DIRECTIONS –
A) From the forum thread about the Learn To Code short film, extract the passage starting with "What about yahoo?" and going on through "Frick (Mar 3, 2013)".
B) According to the forum thread about the Learn To Code short film, who directed the film?

SOURCE –

--*--

# Learn To Code (short film)



## Drone (Feb 26, 2013)

The 9 minute short film directed by Lesley Chilcott is hoping to spark an interest in the glamorous life of computer languages. Starring Gates, Zuck, Chris Bosh and others ...

[yt]dU1xS07N-FA[/yt]

Because coding is important.


Code.org


----------



## GSquadron (Feb 26, 2013)

It seems cool as a video, but still it was made to go and visit code.org
My website gives learning how to code too! Why did they not include me in the screencast!


----------



## Aquinus (Mar 3, 2013)

Aleksander said:


> Why did they not include me in the screencast!



I think it is because the people there have created something that is used on a massive scale. Consider the people they chose. You're competing with people who started Facebook, Twitter, Dropbox, Microsoft, huge companies that have revolutionized how technology is used. So hate to say it, you may need to start a huge business and be successful before they include you.  Aim high, friend. Aim high.


----------



## GSquadron (Mar 3, 2013)

What about yahoo? myspace? amazon? ebay? techpowerup?  I think that has to do with their friends...
And I WILL AIM HIGH


----------



## Frick (Mar 3, 2013)

Aim low instead, it's better to shoot yourself in the foot that the head.

Ambition is for the weak.


----------



## GSquadron (Mar 3, 2013)

It is starting to look like a first person shooter...


----------



## lemonadesoda (Mar 3, 2013)

I can't stand the formula: 9 celebrity "ethnically correct" pastiche of people. puke. Try again. Make it real. Or is this how america works today? (That's a rhetorical Q BTW)


----------

--*--

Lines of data
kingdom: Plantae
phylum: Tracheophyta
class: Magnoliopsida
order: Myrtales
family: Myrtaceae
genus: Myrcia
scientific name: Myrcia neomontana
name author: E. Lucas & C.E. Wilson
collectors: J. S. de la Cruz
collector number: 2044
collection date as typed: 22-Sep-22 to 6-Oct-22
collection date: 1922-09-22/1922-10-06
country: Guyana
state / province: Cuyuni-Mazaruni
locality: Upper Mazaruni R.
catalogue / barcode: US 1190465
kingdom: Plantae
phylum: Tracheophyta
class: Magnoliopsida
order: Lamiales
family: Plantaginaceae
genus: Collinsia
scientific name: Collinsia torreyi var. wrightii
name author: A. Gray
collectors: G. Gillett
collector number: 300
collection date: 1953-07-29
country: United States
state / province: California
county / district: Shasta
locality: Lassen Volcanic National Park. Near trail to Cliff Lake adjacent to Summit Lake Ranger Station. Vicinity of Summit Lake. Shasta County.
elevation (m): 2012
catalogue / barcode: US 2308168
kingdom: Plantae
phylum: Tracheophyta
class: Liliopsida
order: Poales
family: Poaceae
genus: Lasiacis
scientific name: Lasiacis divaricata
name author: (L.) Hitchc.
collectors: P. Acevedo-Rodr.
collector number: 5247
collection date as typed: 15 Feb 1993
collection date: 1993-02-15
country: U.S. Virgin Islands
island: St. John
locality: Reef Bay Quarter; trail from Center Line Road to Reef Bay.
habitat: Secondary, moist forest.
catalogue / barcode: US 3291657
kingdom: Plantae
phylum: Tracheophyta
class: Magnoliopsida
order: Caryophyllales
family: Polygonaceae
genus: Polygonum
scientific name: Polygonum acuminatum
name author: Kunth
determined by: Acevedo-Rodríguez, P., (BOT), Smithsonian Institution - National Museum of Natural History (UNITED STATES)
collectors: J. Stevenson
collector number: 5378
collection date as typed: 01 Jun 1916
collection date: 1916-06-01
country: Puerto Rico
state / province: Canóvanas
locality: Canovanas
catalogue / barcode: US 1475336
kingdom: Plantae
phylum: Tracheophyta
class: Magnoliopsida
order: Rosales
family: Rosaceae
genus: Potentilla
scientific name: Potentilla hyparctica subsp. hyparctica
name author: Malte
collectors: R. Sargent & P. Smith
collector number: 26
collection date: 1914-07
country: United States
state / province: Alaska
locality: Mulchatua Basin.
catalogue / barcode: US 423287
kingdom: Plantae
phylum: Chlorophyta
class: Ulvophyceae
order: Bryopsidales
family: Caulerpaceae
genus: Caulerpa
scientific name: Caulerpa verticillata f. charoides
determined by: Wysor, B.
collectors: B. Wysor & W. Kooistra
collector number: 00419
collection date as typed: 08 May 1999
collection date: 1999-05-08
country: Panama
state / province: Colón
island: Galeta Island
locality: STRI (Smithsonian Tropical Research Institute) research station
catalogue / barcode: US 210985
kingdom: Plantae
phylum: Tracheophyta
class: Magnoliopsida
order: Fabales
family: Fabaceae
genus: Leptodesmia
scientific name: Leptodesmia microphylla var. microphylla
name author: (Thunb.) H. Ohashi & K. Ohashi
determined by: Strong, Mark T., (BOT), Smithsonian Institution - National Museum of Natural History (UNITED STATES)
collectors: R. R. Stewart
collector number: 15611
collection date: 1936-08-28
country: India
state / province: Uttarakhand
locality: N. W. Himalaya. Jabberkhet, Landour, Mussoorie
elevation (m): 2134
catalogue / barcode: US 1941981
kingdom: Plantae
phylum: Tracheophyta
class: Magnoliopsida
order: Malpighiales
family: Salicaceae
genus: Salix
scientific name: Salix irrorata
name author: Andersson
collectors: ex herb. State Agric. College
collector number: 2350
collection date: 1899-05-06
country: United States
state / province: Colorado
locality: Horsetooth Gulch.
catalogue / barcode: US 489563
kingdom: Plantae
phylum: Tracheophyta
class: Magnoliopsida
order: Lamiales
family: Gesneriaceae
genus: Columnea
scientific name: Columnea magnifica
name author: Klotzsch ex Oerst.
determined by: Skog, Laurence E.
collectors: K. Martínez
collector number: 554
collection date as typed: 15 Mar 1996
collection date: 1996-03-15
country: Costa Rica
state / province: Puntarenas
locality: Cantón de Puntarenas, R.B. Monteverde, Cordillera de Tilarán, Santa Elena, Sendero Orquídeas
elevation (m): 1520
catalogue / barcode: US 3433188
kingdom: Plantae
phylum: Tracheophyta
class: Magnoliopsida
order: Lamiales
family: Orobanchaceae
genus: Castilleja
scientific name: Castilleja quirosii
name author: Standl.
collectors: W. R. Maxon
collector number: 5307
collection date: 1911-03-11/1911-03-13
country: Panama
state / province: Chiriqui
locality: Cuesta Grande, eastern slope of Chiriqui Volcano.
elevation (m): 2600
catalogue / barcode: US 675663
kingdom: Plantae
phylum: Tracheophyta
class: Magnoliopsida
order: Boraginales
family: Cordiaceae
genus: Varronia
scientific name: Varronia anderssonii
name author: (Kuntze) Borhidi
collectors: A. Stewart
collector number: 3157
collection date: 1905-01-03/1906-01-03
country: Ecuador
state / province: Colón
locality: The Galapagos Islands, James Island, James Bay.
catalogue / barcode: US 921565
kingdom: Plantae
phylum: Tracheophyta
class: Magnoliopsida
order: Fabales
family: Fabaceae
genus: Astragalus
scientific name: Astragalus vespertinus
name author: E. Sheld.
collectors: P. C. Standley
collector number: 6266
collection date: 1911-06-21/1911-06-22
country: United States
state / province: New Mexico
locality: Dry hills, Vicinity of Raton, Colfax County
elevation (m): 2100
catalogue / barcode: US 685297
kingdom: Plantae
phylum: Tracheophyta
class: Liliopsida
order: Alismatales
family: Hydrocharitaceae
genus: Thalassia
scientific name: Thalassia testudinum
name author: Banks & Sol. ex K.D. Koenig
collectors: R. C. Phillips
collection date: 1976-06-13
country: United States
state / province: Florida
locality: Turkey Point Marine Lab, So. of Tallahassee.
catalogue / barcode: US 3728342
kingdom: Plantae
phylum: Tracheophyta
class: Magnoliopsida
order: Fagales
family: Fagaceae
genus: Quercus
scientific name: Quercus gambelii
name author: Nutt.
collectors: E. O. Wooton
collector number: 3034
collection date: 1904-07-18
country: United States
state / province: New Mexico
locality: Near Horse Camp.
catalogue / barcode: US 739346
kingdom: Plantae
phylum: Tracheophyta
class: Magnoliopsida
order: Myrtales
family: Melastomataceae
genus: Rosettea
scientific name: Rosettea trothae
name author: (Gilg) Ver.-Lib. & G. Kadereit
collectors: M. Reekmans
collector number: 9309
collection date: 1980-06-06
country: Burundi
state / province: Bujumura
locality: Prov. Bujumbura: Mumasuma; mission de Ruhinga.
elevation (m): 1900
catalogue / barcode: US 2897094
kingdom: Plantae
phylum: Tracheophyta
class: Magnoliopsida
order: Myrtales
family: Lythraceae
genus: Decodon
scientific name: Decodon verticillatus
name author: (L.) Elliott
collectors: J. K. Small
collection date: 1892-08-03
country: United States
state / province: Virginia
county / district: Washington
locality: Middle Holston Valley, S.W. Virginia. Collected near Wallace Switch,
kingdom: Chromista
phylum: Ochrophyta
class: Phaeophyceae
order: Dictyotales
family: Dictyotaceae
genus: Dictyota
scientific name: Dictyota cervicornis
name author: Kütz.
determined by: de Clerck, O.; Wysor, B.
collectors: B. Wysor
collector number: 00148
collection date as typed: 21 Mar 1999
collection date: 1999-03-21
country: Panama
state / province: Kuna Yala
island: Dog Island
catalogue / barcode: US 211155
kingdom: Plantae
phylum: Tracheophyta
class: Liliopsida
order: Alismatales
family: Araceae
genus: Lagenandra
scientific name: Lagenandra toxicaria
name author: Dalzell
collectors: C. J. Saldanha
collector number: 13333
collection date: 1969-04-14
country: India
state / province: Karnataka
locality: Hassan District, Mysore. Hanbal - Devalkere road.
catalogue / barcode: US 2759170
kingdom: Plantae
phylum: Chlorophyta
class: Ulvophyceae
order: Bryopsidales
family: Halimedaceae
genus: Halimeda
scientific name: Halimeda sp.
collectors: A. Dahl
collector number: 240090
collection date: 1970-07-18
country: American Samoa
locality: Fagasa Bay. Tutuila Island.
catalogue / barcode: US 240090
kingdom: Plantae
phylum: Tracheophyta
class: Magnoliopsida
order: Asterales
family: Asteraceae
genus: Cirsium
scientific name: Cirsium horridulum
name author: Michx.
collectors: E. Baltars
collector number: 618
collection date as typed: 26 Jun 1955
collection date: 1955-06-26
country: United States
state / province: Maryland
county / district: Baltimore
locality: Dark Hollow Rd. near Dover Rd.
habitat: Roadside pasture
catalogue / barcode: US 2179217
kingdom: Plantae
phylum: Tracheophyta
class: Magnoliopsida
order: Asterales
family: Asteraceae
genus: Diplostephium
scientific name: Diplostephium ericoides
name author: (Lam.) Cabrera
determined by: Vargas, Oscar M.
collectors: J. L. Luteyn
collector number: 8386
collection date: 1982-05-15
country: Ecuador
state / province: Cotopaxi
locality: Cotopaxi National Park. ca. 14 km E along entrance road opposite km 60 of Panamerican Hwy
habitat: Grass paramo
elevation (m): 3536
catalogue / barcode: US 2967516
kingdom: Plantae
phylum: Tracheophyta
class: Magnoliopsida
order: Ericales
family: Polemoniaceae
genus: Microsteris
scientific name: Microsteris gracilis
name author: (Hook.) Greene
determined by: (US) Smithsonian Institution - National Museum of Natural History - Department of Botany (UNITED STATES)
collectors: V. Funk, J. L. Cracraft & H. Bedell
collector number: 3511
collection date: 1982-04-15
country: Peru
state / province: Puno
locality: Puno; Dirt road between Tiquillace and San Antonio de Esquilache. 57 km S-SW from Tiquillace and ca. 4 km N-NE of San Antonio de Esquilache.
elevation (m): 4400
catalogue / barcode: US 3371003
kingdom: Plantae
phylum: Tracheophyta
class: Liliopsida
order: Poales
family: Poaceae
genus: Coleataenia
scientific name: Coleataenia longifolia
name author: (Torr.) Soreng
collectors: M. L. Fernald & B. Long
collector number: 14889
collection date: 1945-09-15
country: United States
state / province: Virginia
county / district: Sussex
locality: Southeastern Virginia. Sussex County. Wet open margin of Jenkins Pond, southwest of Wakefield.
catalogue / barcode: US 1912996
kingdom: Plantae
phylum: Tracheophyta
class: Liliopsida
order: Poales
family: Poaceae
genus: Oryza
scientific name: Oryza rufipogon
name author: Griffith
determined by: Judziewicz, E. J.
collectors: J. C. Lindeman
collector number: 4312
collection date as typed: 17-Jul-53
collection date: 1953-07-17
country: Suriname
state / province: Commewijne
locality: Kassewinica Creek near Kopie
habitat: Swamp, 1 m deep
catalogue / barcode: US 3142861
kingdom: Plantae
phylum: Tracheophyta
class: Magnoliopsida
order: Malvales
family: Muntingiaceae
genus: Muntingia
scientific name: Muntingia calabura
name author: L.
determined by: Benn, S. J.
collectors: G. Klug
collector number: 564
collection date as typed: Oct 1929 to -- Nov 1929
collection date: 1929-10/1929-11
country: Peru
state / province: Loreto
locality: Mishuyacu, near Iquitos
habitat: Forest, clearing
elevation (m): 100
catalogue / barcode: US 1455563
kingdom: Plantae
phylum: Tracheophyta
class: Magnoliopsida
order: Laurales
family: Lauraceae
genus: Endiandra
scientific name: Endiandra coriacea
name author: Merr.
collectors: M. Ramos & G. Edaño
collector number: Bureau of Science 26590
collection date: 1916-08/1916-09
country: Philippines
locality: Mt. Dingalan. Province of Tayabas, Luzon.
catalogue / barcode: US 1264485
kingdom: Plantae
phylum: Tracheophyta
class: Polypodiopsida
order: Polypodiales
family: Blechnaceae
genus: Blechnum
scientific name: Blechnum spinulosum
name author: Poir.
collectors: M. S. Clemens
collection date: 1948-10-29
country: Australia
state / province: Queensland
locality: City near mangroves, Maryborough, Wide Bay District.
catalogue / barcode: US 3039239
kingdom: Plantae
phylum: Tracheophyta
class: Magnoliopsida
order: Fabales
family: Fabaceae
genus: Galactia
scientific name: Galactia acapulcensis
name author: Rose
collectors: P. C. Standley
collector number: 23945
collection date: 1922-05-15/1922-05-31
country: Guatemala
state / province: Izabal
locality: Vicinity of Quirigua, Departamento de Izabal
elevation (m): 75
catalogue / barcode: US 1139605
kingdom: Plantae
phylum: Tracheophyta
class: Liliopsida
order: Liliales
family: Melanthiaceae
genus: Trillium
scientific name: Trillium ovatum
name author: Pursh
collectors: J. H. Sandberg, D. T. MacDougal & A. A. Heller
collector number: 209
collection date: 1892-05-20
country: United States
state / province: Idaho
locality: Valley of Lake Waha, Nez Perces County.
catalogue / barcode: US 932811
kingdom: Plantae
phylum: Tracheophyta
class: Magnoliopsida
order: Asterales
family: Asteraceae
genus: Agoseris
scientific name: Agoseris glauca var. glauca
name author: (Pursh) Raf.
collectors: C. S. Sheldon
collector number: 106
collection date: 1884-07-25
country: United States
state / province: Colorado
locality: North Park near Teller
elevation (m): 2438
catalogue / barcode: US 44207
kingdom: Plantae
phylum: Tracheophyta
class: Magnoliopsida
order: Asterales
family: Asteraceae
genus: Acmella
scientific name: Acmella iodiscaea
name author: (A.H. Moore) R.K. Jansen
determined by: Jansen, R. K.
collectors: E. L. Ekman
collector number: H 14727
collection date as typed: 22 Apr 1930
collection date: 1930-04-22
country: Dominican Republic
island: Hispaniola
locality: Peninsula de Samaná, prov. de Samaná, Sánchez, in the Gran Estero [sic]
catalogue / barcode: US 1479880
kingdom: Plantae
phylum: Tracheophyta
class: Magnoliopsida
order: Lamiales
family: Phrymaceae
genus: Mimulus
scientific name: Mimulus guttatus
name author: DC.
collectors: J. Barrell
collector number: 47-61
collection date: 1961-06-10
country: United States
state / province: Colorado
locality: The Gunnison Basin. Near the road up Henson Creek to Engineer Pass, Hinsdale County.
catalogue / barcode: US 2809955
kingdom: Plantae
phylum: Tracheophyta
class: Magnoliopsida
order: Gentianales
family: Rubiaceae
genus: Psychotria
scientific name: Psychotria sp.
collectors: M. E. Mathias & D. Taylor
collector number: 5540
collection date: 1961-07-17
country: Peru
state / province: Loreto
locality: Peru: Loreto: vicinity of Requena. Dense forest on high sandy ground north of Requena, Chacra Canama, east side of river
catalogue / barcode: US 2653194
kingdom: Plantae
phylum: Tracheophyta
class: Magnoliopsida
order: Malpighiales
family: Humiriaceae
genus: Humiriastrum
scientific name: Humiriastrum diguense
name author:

--*--

TASK ANSWERS –
A)
What about yahoo? myspace? amazon? ebay? techpowerup?  I think that has to do with their friends...
And I WILL AIM HIGH


----------



## Frick (Mar 3, 2013)

B) Lesley Chilcott